Серафима Григорьевна долгим взглядом посмотрела на него. Он выдержал.

— Хорошо, пусть будет по-вашему, молодой человек, — согласилась она. А про себя подумала: «Нет, это еще не ОН!»

V

Утром Клюев спросил у Славки:

— Это ты... поешь?

— Разве? Рта не раскрывал! — удивился тот.

— Будто не вижу!

Клюев сделал вид, что старается в осколке зеркала рассмотреть свой костюм. Славка стоял на пороге и ждал, когда же он расстанется с зеркалом и кончит «делать вид».

Почувствовав его нетерпение, Клюев скомандовал:

— Пошли!

По пути не разговаривали. Но перед тем как расстаться, Клюев нарушил молчание:

— Крышу поставил для цирка?

— Да.

— Плотников заберу. На детсад.

— Пожалуйста.

Клюев хотел было еще что-то сказать, может быть, спросить, как же все-таки прошло вчерашнее свидание, но Славка кивнул ему на прощание и, не разбирая дороги, прямиком направился к своему участку.

Клюев усмехнулся и пошел в управление.

А в Славкиной душе действительно что-то пело. День казался прекрасным, а имя Маша редкой находкой.

Ему хотелось петь это имя, без конца повторять, но он боялся, что если скажет вслух «Маша», то может исчезнуть что-то неуловимое, прекрасное и до поры до времени тайное.

Прорабская была полна народу. И дыма.

Произошло некоторое движение: «Мастерок пришел!» Плотники с нарядами пересели ближе к столу.
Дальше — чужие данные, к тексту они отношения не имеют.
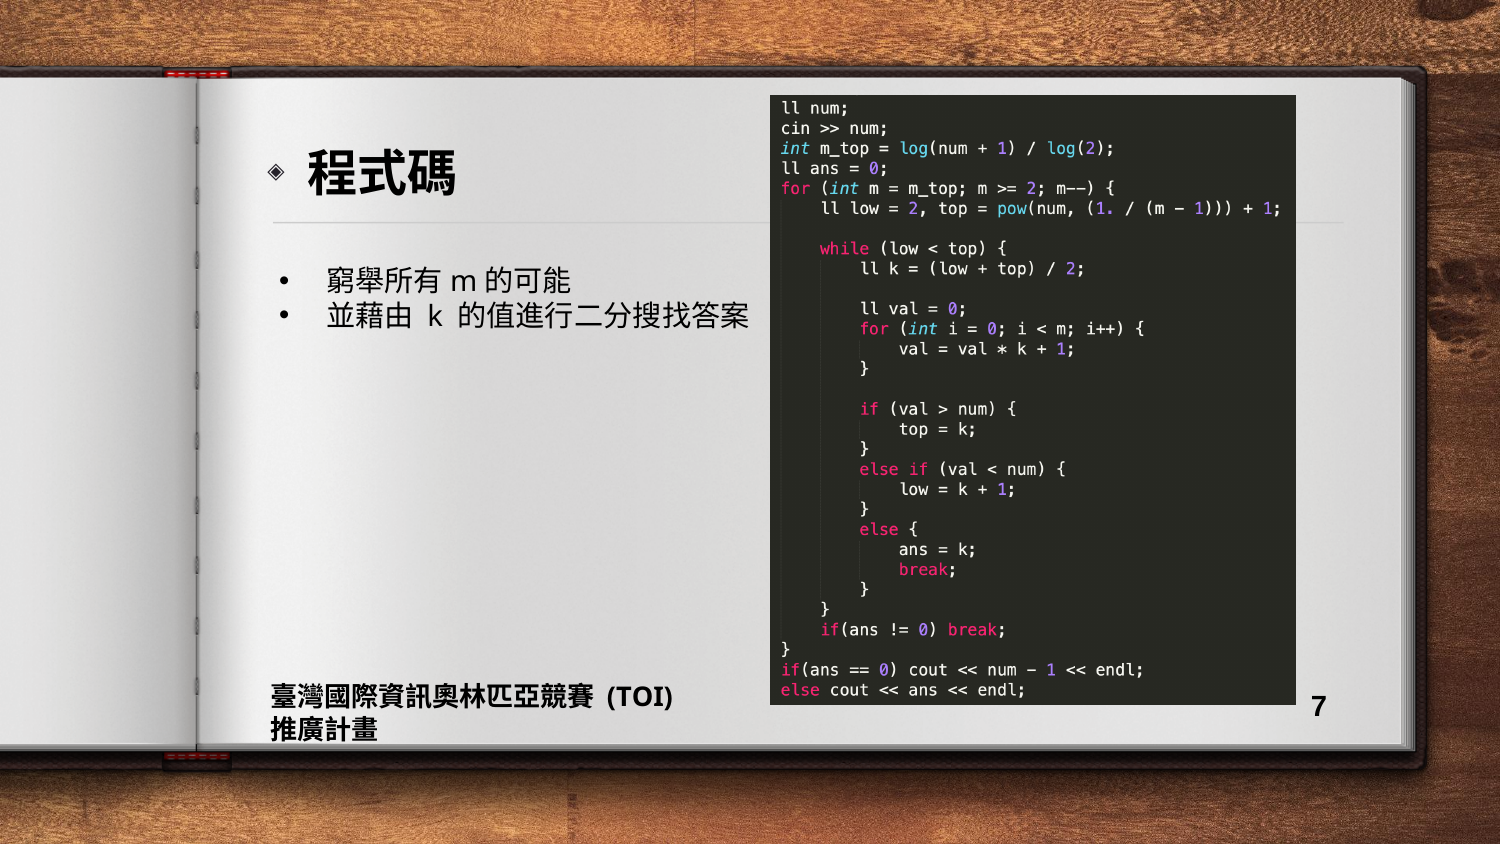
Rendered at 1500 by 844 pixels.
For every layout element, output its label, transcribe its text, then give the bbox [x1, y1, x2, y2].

Бетонщики с беззаботным видом закурили по новой. Похоже на то, что бетон еще не завозили.

Славку это не смутило. Он уселся за стол, схватил телефонную трубку и принялся пробиваться на бетонный. Стоит только начать — знал он, — и все закрутится вроде бы само собой. Со стороны — по-строительному беспорядочно, суматошно, а на самом деле — иначе нельзя.

Покурив и поспорив из-за нарядов, уйдут плотники. А бетон таки привезут! Табачный дым рассеется, и до обеда прорабская опустеет. Славка тоже уйдет в котлованы, в управление... Придется советовать, показывать, материться, подражая кому-то, заправскому и энергичному.

Но на этот раз уйти из прорабской оказалось не так-то легко.

Едва закрылась дверь за последним бригадиром, появилась Зоя, заведующая лабораторией. Ей было лет двадцать или чуть больше, у нее красивые глаза на худом лице, она всегда серьезна и деловита.

Зоя протянула аккуратно исписанные бланки.

— Не тянет, — скупо сказала она.

Славик вчитался. Точно, бетон хрупок — это тот самый, который не понравился Клюеву.

— Что же делать? — в раздумье спросил он. Зоя пожала плечами, склонилась над чертежом.

— Где? — спросила она. Славка разгладил чертеж.

— Угловая секция. Опасно.

— Доармировать? На колонне — опояску? — полувопросительно предложила Зоя.

Славка с заметным облегчением отодвинул чертеж и, не удержавшись, важно сказал:

— Я сам решу!

Зоя выпрямилась. Он заметил на ее губах быстро скользнувшую улыбку и приготовился услышать колкость, но она ничего не сказала.

Славка стал ждать, когда же она уйдет. Но Зоя перебирала наряды, заявки, графики. И не уходила.